- _What the exercise asks_
Look through the entries. Copy each line that has the word "contrat".

- _Data for this exercise_
[Start of Attachment]
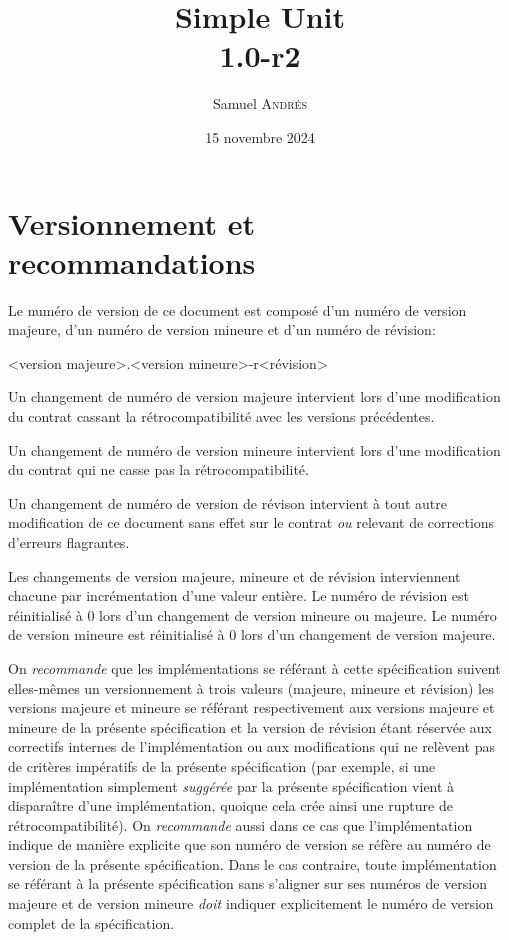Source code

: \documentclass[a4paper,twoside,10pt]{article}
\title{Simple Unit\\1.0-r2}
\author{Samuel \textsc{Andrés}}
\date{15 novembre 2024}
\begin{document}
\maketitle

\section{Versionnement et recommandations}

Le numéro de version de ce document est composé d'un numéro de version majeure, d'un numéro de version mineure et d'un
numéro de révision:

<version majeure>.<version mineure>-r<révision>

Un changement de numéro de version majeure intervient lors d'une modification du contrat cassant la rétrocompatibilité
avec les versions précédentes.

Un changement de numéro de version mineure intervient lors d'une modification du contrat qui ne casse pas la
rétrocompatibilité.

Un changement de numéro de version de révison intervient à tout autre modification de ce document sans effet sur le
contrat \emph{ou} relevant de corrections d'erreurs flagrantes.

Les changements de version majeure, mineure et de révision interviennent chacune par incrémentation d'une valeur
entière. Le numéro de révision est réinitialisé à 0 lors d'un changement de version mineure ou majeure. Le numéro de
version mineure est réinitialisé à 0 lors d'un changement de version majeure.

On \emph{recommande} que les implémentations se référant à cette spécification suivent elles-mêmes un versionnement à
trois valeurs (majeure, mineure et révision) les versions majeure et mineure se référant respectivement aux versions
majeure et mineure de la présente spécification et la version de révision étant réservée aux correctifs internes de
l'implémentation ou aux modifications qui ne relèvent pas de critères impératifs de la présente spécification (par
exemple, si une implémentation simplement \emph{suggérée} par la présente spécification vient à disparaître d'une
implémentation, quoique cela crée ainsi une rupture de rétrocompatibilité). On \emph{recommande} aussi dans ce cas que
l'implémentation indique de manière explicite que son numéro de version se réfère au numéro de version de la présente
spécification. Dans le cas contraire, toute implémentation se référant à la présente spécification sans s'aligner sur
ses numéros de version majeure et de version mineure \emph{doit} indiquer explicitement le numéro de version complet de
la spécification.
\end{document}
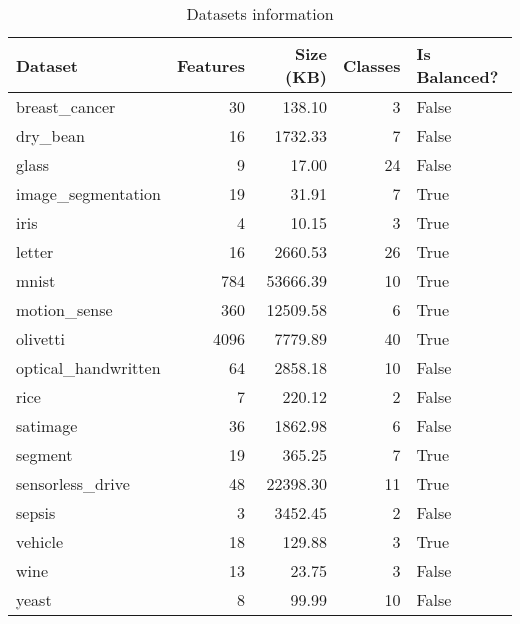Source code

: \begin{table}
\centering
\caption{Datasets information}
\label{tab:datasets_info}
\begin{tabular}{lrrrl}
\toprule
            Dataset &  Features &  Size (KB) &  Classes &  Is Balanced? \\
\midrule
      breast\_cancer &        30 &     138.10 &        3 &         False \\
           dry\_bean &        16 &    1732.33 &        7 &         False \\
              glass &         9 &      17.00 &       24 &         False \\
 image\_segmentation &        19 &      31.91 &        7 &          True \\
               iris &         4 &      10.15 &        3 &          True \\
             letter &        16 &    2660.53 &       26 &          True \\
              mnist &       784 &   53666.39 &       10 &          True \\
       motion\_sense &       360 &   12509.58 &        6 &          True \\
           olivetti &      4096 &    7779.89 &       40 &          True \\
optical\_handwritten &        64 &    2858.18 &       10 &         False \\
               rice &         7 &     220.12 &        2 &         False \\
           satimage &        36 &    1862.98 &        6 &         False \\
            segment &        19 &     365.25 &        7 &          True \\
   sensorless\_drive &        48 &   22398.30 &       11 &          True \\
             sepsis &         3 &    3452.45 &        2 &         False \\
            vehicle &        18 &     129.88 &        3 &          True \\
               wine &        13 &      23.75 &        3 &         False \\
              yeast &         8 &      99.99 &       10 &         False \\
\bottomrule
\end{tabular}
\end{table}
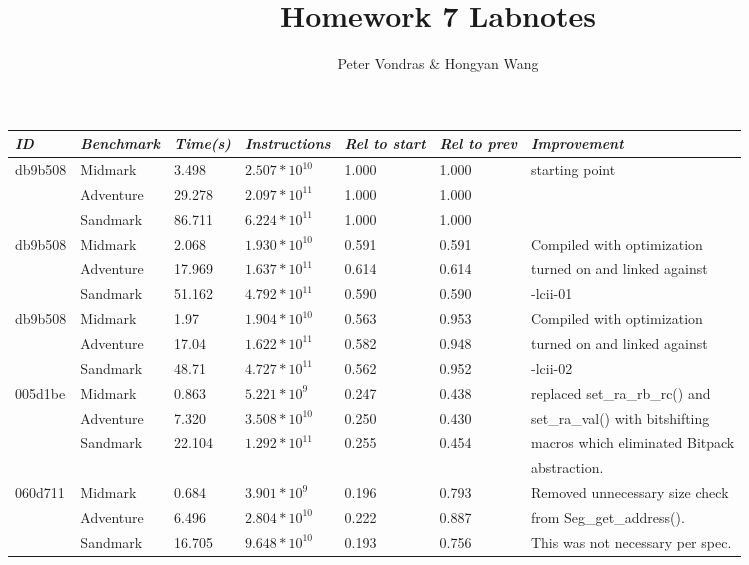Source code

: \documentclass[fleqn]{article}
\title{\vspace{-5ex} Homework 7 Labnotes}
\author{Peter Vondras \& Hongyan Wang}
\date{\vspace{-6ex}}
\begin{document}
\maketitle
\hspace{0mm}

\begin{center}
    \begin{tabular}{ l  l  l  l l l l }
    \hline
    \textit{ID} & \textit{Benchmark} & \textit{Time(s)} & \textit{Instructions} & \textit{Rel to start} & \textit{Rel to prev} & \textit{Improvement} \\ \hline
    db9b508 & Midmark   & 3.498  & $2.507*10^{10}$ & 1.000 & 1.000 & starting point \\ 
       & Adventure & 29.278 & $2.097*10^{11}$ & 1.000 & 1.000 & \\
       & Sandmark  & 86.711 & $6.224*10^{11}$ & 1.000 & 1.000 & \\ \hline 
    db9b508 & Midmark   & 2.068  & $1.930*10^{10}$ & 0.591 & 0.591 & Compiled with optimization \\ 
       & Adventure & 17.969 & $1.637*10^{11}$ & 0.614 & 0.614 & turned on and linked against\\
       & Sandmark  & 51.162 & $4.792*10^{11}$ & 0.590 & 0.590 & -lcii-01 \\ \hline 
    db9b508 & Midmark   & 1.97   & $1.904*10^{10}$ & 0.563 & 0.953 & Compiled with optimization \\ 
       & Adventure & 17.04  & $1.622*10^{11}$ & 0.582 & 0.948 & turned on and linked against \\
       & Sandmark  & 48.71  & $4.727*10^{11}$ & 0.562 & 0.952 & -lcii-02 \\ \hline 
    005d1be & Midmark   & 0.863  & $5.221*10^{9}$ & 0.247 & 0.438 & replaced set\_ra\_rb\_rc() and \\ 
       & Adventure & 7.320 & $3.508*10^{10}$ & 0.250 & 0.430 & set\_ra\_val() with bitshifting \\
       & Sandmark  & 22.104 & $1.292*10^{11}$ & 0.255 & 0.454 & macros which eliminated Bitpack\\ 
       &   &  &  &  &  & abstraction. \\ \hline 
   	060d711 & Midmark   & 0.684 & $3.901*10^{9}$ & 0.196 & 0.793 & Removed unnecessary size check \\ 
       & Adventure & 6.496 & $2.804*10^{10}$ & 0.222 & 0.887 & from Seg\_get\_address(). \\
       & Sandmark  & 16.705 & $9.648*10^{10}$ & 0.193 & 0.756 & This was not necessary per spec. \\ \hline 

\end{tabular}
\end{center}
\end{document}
[End of Attachment]
- _Solution to the exercise_
Un changement de numéro de version majeure intervient lors d'une modification du contrat cassant la rétrocompatibilité
Un changement de numéro de version mineure intervient lors d'une modification du contrat qui ne casse pas la
contrat \emph{ou} relevant de corrections d'erreurs flagrantes.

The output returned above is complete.